TEXTO DE LEITURA:
------

8- The Underground Railroad

Dirigida por Barry Jenkins - o celebrado diretor de "Moonlight", filme que conquistou oito estatuetas do Oscar em 2017 - "The Underground Railroad" é inspirada no romance homônimo de Colson Whitehead, vencedor do Prêmio Pulitzer.

A minissérie de dez episódios da Amazon Prime aborda a escravidão no período que antecede a Guerra Civil dos Estados Unidos, em pleno século 19 no sul do país. A protagonista, Cora Randall (Thuso Mbedu), é uma jovem trabalhadora escravizada em uma plantação de algodão. Após conseguir escapar, ela se vê sozinha, batalhando desesperadamente pela liberdade.

É ao conhecer Caesar (Aaron Pierre) que ela descobre um caminho subterrâneo secreto por onde pode fugir com mais segurança. A protagonista é interpretada pela expressiva sul-africana Thuso Mbedu, indicada duas vezes ao Emmy.

------

DADOS FORNECIDOS:
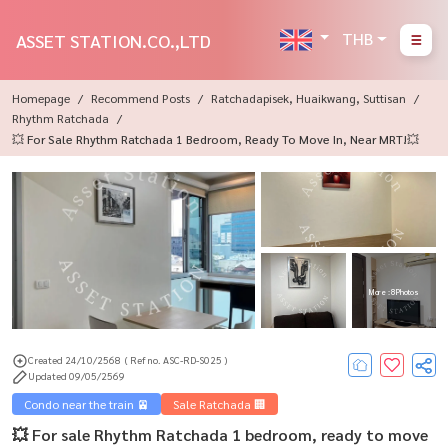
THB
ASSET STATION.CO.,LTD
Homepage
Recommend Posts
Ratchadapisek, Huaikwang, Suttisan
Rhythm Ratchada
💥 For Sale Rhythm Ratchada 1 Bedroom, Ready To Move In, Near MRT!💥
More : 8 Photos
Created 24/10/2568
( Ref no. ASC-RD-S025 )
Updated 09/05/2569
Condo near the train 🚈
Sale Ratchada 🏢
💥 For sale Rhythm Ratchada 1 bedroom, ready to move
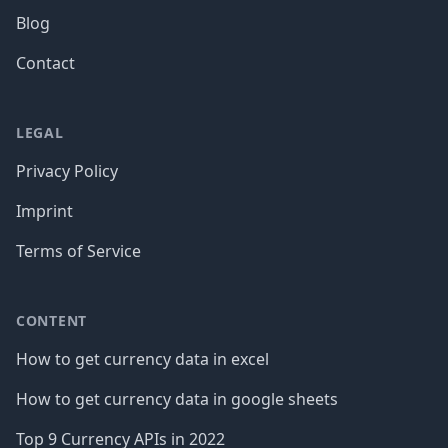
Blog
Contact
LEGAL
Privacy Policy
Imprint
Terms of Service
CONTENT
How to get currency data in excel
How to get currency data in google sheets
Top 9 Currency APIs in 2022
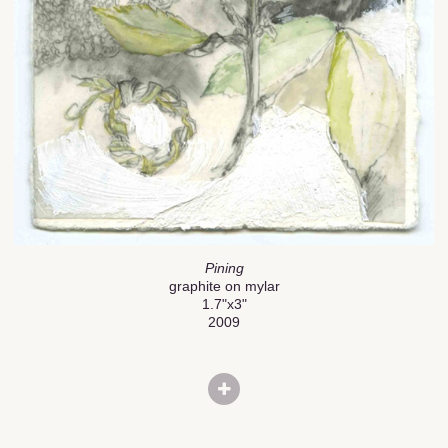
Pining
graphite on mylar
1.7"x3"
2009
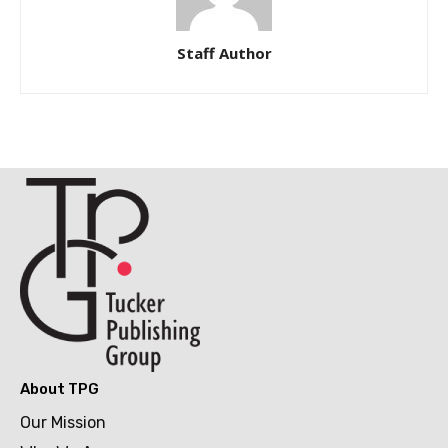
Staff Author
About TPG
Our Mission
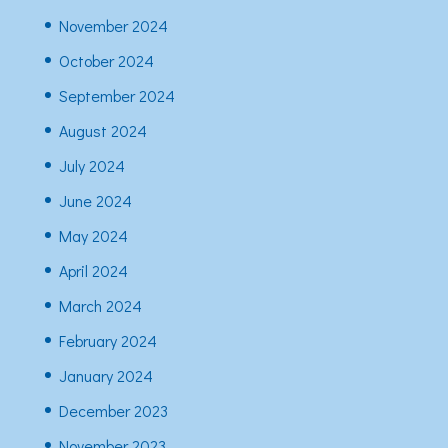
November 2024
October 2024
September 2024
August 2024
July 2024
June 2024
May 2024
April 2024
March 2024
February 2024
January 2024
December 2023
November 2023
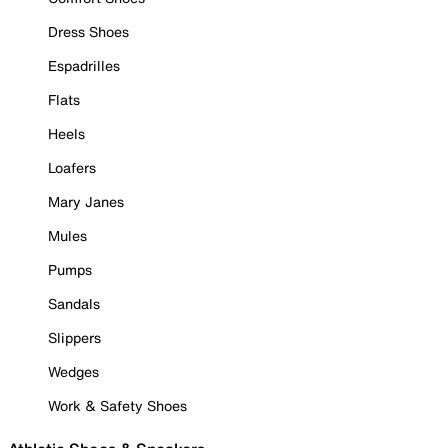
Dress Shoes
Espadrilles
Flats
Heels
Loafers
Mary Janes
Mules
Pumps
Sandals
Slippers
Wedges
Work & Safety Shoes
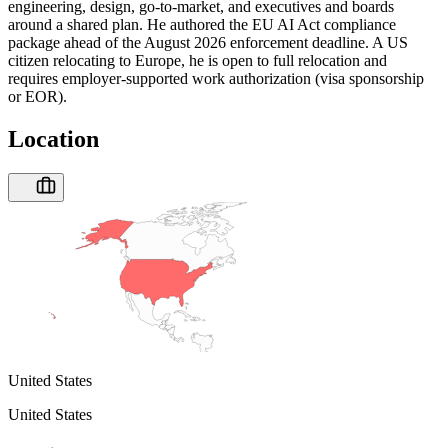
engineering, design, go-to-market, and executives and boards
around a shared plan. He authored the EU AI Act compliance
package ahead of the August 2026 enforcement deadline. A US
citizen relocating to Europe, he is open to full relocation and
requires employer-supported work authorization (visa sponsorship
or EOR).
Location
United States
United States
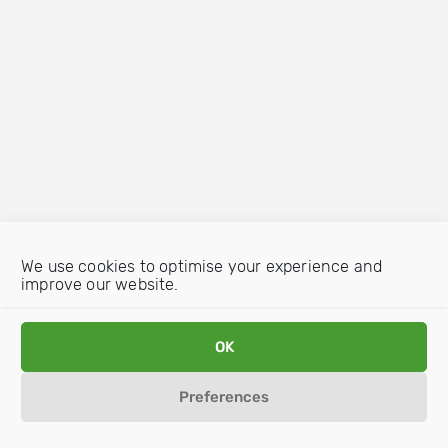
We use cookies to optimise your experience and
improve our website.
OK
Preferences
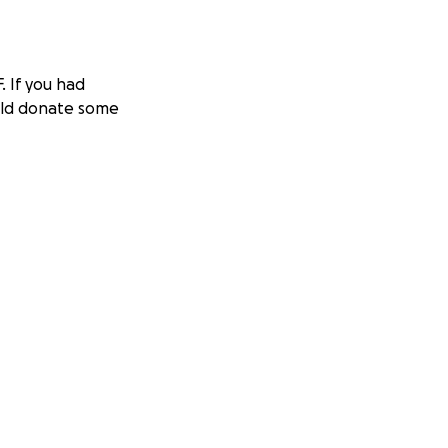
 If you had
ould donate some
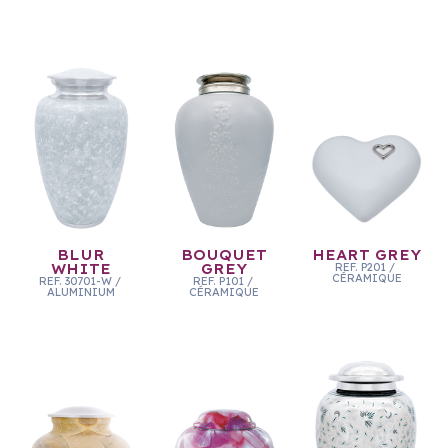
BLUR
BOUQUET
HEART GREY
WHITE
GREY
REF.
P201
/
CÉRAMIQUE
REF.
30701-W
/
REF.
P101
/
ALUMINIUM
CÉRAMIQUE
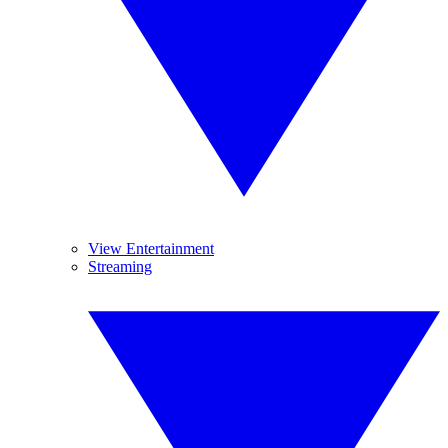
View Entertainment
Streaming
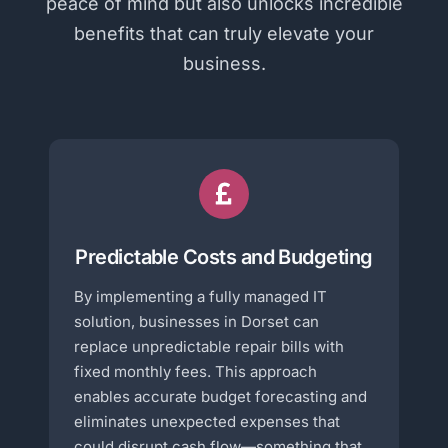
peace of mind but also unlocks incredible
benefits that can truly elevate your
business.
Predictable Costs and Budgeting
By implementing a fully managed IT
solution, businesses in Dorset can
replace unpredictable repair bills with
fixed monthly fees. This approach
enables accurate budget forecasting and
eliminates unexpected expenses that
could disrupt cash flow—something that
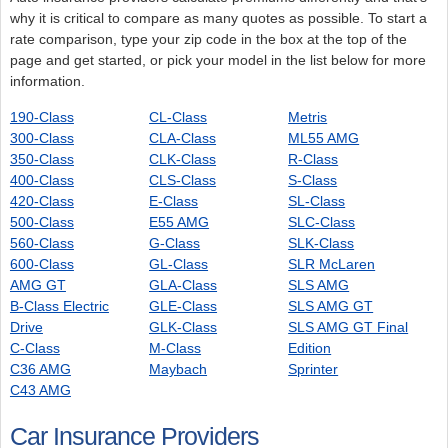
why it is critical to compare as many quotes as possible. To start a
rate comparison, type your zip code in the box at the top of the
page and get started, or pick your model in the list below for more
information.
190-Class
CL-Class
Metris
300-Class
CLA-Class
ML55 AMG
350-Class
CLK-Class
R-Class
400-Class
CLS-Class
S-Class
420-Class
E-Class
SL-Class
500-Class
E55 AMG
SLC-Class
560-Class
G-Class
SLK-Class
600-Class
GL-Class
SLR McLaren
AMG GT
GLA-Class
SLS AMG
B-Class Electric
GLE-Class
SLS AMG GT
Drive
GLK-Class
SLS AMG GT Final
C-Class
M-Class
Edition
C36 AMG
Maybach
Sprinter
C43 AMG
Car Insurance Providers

------

PROBLEMAS A RESOLVER:
1. No texto sobre a minissérie, transcreva o trecho que começa em "É ao conhecer" e termina em "vezes ao Emmy.", trocando "expressiva" por "talentosa".
2. Diga se cada afirmação está de acordo com o texto sobre a minissérie, respondendo sim ou não e citando as palavras do texto que decidem a resposta: (a) a minissérie tem dez episódios; (b) Cora Randall trabalha em uma plantação de café; (c) Thuso Mbedu foi indicada três vezes ao Emmy.

RESPOSTAS DAS ATIVIDADES:
1.
É ao conhecer Caesar (Aaron Pierre) que ela descobre um caminho subterrâneo secreto por onde pode fugir com mais segurança. A protagonista é interpretada pela talentosa sul-africana Thuso Mbedu, indicada duas vezes ao Emmy.

2.
(a) Sim: "A minissérie de dez episódios da Amazon Prime".
(b) Não: "escravizada em uma plantação de algodão".
(c) Não: "indicada duas vezes ao Emmy".